原文:
--------------------

日帰り温泉施設は、地域住民の憩いの場であるとともに、観光や地域活性化を支える重要な拠点でもあります。
しかし近年は、人口減少やライフスタイルの変化、民間温浴施設との競争などにより、施設を取り巻く環境は大きく変化しています。
こうした状況の中で、
「利用者数は一定数いるのに売上が伸びない。」
「お風呂に入ったらすぐ帰ってしまう。」
「もっと施設内を利用してほしい。」
といった悩みを抱える温泉施設も少なくありません。
私たちも、日帰り温泉施設の運営支援を行う中で、「利用者は来ている。でも売上につながらない」という声を多く耳にします。
その中で感じるのは、温泉そのものが課題なのではありません。
本質的な課題は、「お風呂に入る場所」ではなく、「時間を過ごしたくなる場所」として施設全体を設計できていないことです。
今回は、地域から選ばれる温泉施設に必要な「滞在価値」の考え方についてご紹介します。
温泉の価値は「お風呂の外」で決まる
温泉施設の役割は、入浴サービスを提供することだけではありません。
・食事を楽しむ。
・地域の商品を購入する。
・景色を眺めながら休憩する。
・地域のイベントに参加する。
利用者は、お風呂だけではなく、館内で過ごす時間を含めて施設全体を体験しています。

--------------------

確認用データ:
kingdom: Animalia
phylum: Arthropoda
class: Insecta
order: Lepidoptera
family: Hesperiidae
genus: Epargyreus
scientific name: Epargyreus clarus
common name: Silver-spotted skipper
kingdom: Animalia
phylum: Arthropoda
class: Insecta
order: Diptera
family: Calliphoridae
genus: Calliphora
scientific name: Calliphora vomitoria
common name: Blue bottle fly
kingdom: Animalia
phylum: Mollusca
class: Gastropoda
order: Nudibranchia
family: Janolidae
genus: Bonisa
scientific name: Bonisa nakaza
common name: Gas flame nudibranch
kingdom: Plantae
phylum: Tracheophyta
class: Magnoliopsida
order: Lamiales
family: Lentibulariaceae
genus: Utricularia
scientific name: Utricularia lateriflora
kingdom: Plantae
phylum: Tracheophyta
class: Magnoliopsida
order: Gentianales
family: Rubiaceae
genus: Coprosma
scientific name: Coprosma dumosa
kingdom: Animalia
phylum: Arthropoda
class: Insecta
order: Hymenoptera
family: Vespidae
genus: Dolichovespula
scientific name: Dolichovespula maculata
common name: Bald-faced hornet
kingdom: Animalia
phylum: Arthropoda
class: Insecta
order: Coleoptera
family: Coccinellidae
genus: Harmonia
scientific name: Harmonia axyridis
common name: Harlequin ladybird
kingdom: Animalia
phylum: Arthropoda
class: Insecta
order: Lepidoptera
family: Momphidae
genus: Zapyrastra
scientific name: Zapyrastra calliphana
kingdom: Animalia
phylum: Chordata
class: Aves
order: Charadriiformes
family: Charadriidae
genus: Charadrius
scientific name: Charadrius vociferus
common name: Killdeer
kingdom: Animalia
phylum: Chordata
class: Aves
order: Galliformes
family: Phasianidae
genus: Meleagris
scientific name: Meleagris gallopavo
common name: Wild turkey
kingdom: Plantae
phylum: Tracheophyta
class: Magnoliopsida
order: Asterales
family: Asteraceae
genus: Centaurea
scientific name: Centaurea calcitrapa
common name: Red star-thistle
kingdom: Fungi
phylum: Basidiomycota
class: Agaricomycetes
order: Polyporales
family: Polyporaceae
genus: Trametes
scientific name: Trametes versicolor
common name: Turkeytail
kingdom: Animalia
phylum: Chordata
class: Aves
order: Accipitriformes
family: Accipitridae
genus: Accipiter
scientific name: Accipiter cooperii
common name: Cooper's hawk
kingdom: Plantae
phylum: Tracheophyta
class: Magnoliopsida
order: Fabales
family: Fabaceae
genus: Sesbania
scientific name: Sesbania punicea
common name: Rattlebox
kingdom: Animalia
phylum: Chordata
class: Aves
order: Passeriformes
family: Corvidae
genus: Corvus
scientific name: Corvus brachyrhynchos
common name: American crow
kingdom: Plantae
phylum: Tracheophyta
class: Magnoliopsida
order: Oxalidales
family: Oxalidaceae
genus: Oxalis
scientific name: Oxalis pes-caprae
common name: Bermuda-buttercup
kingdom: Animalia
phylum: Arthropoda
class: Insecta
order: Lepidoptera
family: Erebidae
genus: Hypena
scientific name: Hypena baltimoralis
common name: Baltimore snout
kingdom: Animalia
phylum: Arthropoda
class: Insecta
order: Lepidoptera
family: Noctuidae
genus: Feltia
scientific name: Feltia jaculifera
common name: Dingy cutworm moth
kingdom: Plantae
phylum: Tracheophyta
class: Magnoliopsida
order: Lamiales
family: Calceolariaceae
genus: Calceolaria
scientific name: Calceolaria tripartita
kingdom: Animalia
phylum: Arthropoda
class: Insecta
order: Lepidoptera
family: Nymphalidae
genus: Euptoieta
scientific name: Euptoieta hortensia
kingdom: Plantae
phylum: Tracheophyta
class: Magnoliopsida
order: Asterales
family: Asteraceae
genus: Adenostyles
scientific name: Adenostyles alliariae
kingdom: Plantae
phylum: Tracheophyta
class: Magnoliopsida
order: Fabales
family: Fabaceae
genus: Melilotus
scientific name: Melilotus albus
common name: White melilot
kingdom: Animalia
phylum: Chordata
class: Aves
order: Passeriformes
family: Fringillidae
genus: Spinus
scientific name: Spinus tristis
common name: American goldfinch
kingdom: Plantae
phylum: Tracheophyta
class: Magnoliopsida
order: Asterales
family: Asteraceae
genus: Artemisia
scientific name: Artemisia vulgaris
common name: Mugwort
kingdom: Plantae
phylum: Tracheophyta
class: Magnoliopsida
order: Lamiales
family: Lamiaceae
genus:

--------------------

課題概要 1: 温泉施設の文章で、入浴以外に利用者が館内で過ごす時間の例として「・」付きで挙げられている行動をすべて書き出してください。
課題概要 2:
温泉施設の文章について、次の問いに答えてください。
(a) 施設を取り巻く環境が大きく変化した要因として挙げられているものは何か。
(b) 本質的な課題とされているのはどのようなことか。
(c) 今回紹介するとされているのは何の考え方か。
課題概要 3: 温泉施設の文章を、最後の文の後から書き進めてください。
一覧は別の出典から採られたものです。

記述解答 1:
・食事を楽しむ。
・地域の商品を購入する。
・景色を眺めながら休憩する。
・地域のイベントに参加する。

記述解答 2:
(a) 人口減少、ライフスタイルの変化、民間温浴施設との競争。
(b) 「お風呂に入る場所」ではなく、「時間を過ごしたくなる場所」として施設全体を設計できていないこと。
(c) 地域から選ばれる温泉施設に必要な「滞在価値」の考え方。

記述解答 3:
受付で迎えられ、館内を歩き、食事を楽しみ、売店を見て、休憩する。
そのすべてが「温泉施設の体験」です。
こうした利用者が多い施設ほど、「また来たい」という気持ちにつながっていることを実感します。
温泉は、滞在のきっかけであり、その先に地域とのつながりを生み出す入口でもあるのです。
「入浴後」をどう過ごしてもらうかを考える
利用者は、お風呂から上がったあとに施設を評価しています。
「もう少しゆっくりしたい。」
「何かおいしいものを食べたい。」
「地域ならではのお土産を見てみたい。」
こうした気持ちに応えられる施設は、自然と滞在時間が長くなります。
例えば、
・地域食材を活かした食事を提供する。
・季節ごとのイベントを開催する。
・売店で地域のストーリーを伝える。
・ゆっくり過ごせる休憩空間を整える。
一つひとつは小さな取り組みかもしれません。
しかし、その積み重ねが、「お風呂に入りに行く施設」から「一日を過ごしたくなる施設」へと変えていきます。
地域から選ばれる温泉施設は「滞在価値」を育てている
私たちがこれまで支援してきた施設を見ると、地域から選ばれ続けている施設には共通点があります。
『地域の魅力を施設全体で伝えている。』
『利用者が過ごす時間を大切にしている。』
『地域事業者との連携を広げている。』
『現場で小さな改善を積み重ねている。』
そして、その取り組みを継続しています。
温泉施設は、お風呂を提供するだけの施設ではありません。
地域で過ごす時間を楽しみ、人と地域をつなぐ場所でもあります。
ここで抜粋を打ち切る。